Fluttershy shook her head, indicating she had no desire to read the librarian's pornography. Twilight wasn't about to go against her friend's wishes and instead tried to focus the conversation on the vagina itself.

"I'm more interested in how you function," Twilight said, trying to keep her cool, "How Fluttershy chooses to spend her private time is her business." Upon hearing this news, Fluttershy's pussy snapped at Twilight.

"Sex is nothing more than a science experiment to you!" Cootershy said, "I'm just your latest test subject!"

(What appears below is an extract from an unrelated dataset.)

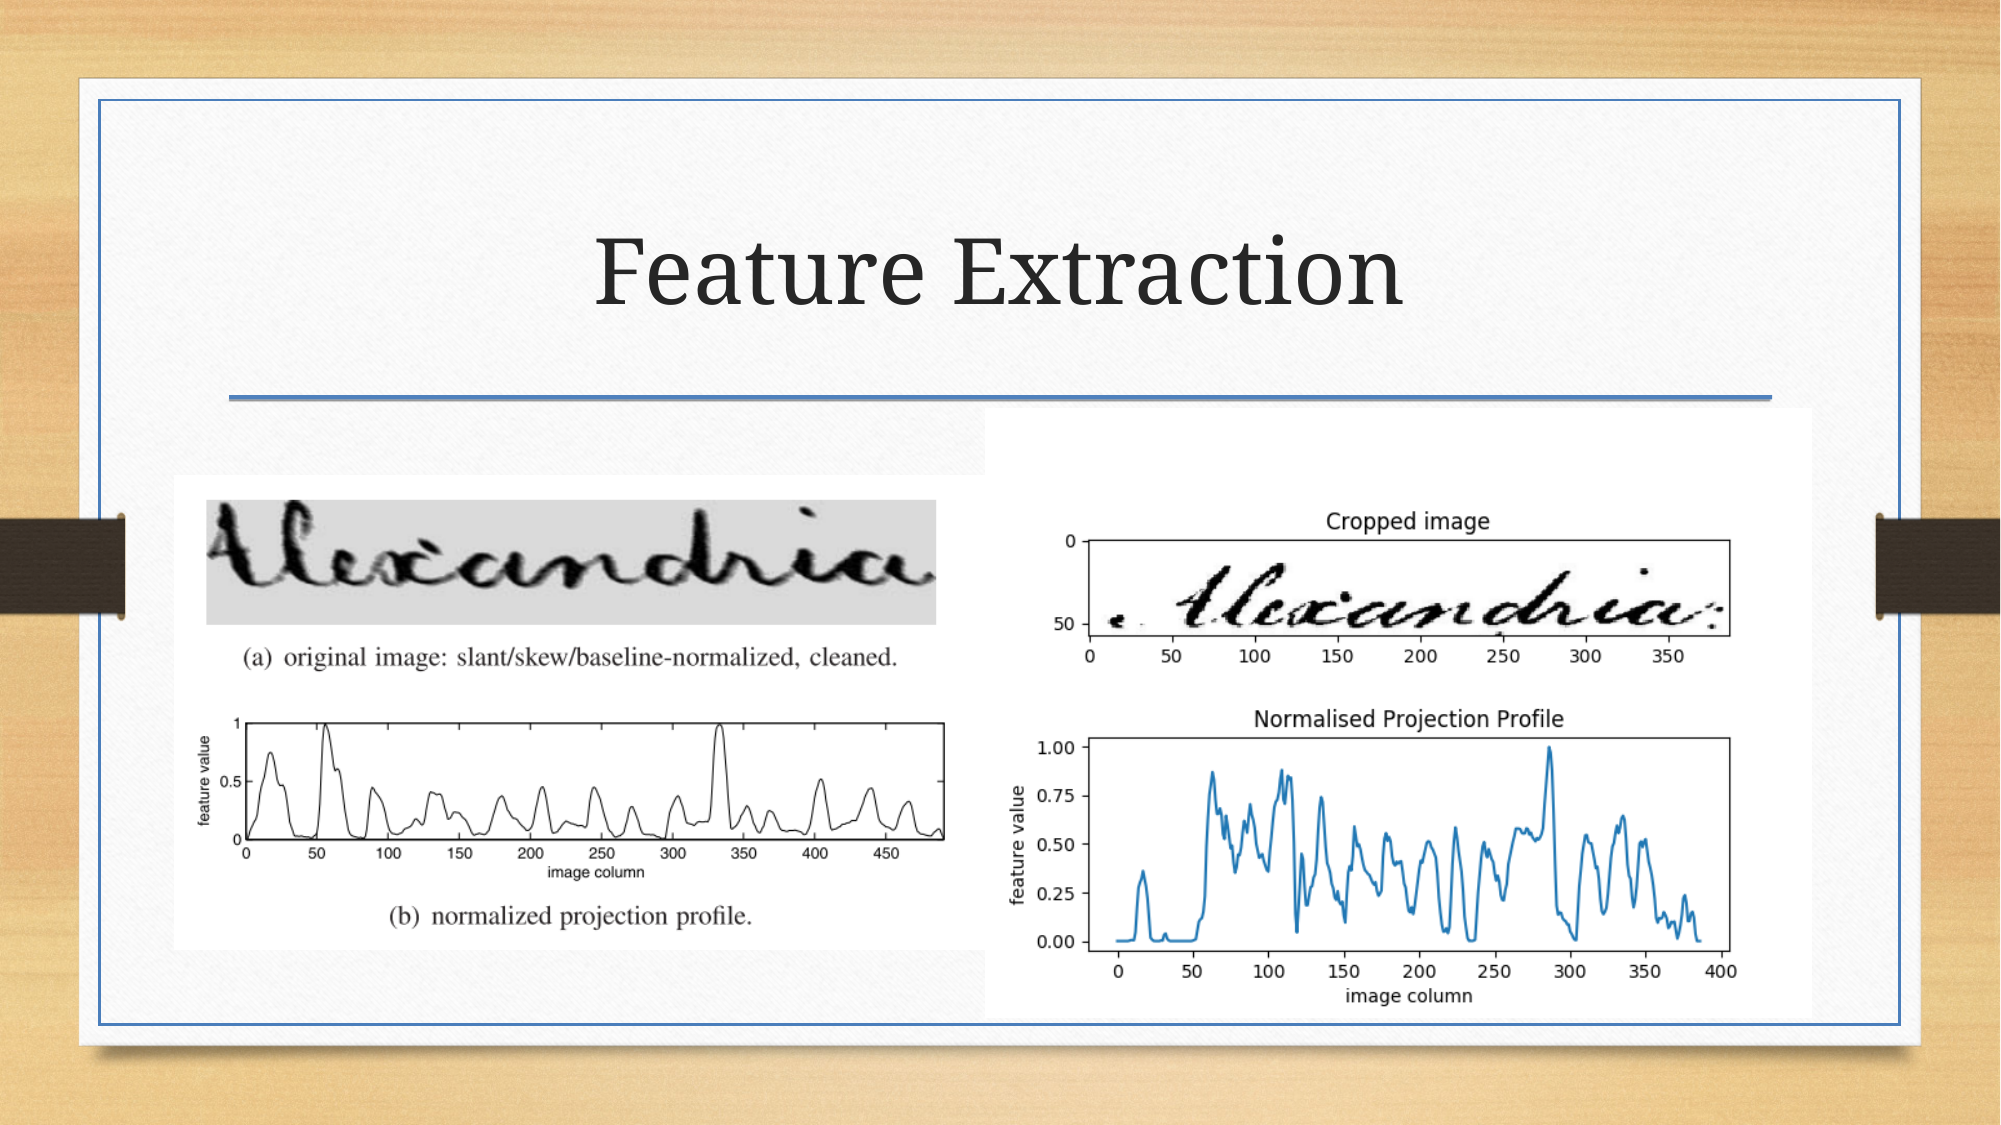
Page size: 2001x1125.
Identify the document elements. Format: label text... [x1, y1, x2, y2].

text_box Feature Extraction [212, 161, 1788, 375]
picture [0, 0, 2001, 1125]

"This isn't about me," Twilight said, growing impatient, "We're talking about you and your desires."

"Don't talk to me about desires, you wimpy wallflower," Cootershy said, "The reason why you clop is because it's the only form of sexual release you get! You're too socially-retarded to bed a stallion!"

Twilight set her notebook and quill down. Removing her glasses, she narrowed her eyes and stared angrily at Fluttershy's nethers.

"You dirty, rotten cunt," Twilight said, coldly. Fluttershy winced in discomfort and started to cry.

"Oh no, Fluttershy," Twilight said, apologetically, "I wasn't talking to you. I was talking to your cunt."

Hurt and ashamed, Fluttershy ran out of the library, as her bitch-ditch shouted some parting words to Twilight.

"At least you listen to your twat!" Cootershy said, "I'm stuck with a loser who couldn't care less about what I want!"

After the front door closed behind Fluttershy, Twilight let out an annoyed scream.

"Twilight, is everything alright?" Spike asked as he appeared at the top of the stairs, "Why'd you shout?"

"I'm fine," Twilight said, curtly, "I just need to take a bath."

"But you already took a shower this morning," Spike said, while scratching his head, "You were in there more than an hour. What takes you so long?"

"Mare stuff," Twilight said, dismissively, "You wouldn't understand."

On her way to the bathroom, Twilight discretely grabbed her copy of Love in the Times of Cutie Pox: An Erotic Bodice Ripper.

With her trusty porn by her side, Twilight entered the bathroom, determined to relieve some tension.